## WHAT TO DO
If a line in the data has the string "exhibits", please show it.

RECORDS FOR THE TASK START

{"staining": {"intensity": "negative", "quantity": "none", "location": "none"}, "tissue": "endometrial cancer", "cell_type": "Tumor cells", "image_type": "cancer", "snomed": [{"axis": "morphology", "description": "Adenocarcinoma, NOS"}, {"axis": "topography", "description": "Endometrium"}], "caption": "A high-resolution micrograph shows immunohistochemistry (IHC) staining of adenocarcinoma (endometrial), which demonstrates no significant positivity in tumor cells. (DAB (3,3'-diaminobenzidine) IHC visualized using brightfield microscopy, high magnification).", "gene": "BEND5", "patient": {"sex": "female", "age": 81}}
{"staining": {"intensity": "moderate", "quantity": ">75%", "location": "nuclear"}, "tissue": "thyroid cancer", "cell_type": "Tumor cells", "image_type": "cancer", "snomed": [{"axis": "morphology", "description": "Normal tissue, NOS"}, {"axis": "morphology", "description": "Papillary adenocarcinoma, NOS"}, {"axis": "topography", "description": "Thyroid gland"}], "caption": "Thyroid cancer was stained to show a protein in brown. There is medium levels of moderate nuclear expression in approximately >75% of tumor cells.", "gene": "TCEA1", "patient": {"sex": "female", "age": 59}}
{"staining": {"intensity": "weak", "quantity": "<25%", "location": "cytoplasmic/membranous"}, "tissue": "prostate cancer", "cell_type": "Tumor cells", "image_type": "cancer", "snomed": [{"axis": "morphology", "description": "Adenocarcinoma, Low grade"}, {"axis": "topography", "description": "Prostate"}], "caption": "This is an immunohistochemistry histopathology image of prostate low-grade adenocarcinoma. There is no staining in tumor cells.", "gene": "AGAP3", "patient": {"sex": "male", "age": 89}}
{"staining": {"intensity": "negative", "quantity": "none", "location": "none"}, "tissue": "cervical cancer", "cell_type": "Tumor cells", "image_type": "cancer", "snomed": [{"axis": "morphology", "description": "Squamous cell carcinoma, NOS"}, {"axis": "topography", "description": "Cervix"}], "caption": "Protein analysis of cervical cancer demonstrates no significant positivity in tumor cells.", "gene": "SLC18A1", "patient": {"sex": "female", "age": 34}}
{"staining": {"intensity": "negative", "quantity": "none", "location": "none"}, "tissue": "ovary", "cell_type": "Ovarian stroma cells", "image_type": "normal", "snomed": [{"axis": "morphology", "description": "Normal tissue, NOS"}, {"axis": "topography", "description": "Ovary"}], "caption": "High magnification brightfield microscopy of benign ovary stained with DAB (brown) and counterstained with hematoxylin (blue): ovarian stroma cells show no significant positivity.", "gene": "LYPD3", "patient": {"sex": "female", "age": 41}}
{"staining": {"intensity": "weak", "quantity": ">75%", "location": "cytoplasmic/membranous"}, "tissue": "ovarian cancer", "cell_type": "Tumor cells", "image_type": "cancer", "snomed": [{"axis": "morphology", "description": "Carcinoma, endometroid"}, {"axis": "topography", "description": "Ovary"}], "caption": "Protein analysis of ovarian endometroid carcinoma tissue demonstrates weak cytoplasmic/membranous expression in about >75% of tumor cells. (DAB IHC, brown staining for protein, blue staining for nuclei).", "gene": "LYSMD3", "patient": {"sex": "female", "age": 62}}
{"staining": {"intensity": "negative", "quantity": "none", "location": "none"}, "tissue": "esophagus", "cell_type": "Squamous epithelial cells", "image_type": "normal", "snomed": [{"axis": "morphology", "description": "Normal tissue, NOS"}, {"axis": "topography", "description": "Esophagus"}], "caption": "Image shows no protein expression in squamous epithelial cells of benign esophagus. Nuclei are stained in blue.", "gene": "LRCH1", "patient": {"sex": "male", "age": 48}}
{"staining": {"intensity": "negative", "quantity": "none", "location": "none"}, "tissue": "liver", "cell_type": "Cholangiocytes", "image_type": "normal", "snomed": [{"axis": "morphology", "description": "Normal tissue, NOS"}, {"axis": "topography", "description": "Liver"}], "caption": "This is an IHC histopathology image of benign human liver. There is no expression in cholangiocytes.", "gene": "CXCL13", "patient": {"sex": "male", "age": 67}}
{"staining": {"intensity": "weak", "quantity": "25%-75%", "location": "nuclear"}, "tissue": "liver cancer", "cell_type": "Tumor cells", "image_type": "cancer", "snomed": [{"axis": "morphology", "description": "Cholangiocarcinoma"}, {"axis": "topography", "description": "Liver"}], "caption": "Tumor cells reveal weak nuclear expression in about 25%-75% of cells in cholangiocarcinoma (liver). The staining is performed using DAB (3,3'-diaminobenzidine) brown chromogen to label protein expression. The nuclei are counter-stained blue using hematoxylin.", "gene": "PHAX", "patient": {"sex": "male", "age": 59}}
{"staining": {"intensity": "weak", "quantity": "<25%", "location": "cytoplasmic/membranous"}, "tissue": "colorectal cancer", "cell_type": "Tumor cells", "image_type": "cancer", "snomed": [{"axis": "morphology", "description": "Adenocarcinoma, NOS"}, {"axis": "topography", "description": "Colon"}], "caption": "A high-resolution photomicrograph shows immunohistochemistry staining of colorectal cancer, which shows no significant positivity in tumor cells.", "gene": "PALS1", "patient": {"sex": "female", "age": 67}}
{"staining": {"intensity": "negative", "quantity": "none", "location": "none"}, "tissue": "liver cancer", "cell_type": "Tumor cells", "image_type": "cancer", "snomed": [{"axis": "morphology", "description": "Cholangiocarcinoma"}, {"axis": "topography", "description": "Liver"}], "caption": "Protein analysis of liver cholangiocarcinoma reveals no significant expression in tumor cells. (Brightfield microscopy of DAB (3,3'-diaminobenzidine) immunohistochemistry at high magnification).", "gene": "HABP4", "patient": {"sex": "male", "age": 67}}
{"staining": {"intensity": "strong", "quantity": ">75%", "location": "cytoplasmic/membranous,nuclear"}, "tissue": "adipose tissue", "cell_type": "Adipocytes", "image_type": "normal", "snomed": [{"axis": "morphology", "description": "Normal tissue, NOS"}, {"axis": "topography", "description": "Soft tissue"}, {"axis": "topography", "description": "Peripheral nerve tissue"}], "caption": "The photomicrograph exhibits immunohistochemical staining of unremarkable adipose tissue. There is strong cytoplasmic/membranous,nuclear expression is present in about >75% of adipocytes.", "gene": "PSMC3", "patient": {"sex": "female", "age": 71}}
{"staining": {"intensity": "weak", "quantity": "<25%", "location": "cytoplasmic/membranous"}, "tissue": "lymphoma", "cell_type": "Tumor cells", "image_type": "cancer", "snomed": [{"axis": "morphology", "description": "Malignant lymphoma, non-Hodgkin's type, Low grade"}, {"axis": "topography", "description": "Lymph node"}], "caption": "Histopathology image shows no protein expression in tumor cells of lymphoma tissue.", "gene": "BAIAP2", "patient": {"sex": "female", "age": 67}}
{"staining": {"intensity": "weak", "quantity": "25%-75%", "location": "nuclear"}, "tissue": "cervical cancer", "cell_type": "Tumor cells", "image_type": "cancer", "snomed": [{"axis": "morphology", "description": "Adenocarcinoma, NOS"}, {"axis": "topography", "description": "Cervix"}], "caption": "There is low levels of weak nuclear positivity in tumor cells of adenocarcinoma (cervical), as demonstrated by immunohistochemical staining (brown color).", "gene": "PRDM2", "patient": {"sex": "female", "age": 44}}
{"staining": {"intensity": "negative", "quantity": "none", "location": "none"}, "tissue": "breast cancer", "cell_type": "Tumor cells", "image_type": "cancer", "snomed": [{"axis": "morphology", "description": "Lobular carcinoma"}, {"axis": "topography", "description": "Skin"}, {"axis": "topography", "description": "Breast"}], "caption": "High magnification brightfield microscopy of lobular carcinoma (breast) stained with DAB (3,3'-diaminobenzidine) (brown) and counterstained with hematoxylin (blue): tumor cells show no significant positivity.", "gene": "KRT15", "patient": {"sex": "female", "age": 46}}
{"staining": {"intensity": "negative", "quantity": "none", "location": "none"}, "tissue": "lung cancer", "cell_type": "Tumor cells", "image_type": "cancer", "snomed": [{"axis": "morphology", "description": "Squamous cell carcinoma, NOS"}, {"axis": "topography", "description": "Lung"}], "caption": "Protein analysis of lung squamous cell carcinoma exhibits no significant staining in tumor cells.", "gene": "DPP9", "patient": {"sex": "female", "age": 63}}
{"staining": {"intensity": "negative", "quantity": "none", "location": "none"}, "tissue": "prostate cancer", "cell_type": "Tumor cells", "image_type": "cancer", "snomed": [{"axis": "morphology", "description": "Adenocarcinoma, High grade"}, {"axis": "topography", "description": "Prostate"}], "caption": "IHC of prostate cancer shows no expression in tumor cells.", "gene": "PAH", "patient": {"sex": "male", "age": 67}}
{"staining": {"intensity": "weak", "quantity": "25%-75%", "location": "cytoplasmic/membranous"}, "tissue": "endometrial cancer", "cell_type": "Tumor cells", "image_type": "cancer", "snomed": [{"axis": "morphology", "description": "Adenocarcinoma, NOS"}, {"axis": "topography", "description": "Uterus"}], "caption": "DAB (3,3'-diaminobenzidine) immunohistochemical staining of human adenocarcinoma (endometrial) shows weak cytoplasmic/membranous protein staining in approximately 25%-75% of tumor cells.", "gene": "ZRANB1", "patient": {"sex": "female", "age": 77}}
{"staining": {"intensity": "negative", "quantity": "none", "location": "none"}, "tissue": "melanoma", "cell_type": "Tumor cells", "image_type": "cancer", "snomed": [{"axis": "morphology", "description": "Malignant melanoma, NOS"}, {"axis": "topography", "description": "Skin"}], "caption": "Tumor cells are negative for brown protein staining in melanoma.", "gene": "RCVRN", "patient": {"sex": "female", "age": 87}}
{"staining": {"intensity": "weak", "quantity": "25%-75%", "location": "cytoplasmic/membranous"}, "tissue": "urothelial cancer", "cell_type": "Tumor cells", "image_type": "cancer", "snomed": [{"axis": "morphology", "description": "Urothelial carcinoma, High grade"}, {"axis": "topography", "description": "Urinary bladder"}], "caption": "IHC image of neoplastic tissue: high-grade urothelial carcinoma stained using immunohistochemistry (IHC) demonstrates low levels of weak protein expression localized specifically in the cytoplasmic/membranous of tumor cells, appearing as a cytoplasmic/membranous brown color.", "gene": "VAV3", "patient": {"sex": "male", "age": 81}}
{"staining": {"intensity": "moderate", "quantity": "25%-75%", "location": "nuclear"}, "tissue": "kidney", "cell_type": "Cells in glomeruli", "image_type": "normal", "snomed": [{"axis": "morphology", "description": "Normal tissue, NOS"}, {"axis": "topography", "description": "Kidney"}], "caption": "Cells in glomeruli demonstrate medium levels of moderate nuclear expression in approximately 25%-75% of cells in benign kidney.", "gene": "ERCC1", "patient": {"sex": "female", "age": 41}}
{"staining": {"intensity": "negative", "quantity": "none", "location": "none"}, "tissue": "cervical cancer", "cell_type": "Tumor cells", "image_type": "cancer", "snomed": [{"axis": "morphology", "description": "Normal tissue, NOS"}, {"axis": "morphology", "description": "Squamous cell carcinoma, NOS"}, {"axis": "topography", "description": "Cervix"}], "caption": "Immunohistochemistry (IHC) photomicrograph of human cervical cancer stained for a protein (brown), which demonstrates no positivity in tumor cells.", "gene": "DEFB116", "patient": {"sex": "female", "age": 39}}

RECORDS FOR THE TASK END

## RESULT FOR THIS TASK
{"staining": {"intensity": "strong", "quantity": ">75%", "location": "cytoplasmic/membranous,nuclear"}, "tissue": "adipose tissue", "cell_type": "Adipocytes", "image_type": "normal", "snomed": [{"axis": "morphology", "description": "Normal tissue, NOS"}, {"axis": "topography", "description": "Soft tissue"}, {"axis": "topography", "description": "Peripheral nerve tissue"}], "caption": "The photomicrograph exhibits immunohistochemical staining of unremarkable adipose tissue. There is strong cytoplasmic/membranous,nuclear expression is present in about >75% of adipocytes.", "gene": "PSMC3", "patient": {"sex": "female", "age": 71}}
{"staining": {"intensity": "negative", "quantity": "none", "location": "none"}, "tissue": "lung cancer", "cell_type": "Tumor cells", "image_type": "cancer", "snomed": [{"axis": "morphology", "description": "Squamous cell carcinoma, NOS"}, {"axis": "topography", "description": "Lung"}], "caption": "Protein analysis of lung squamous cell carcinoma exhibits no significant staining in tumor cells.", "gene": "DPP9", "patient": {"sex": "female", "age": 63}}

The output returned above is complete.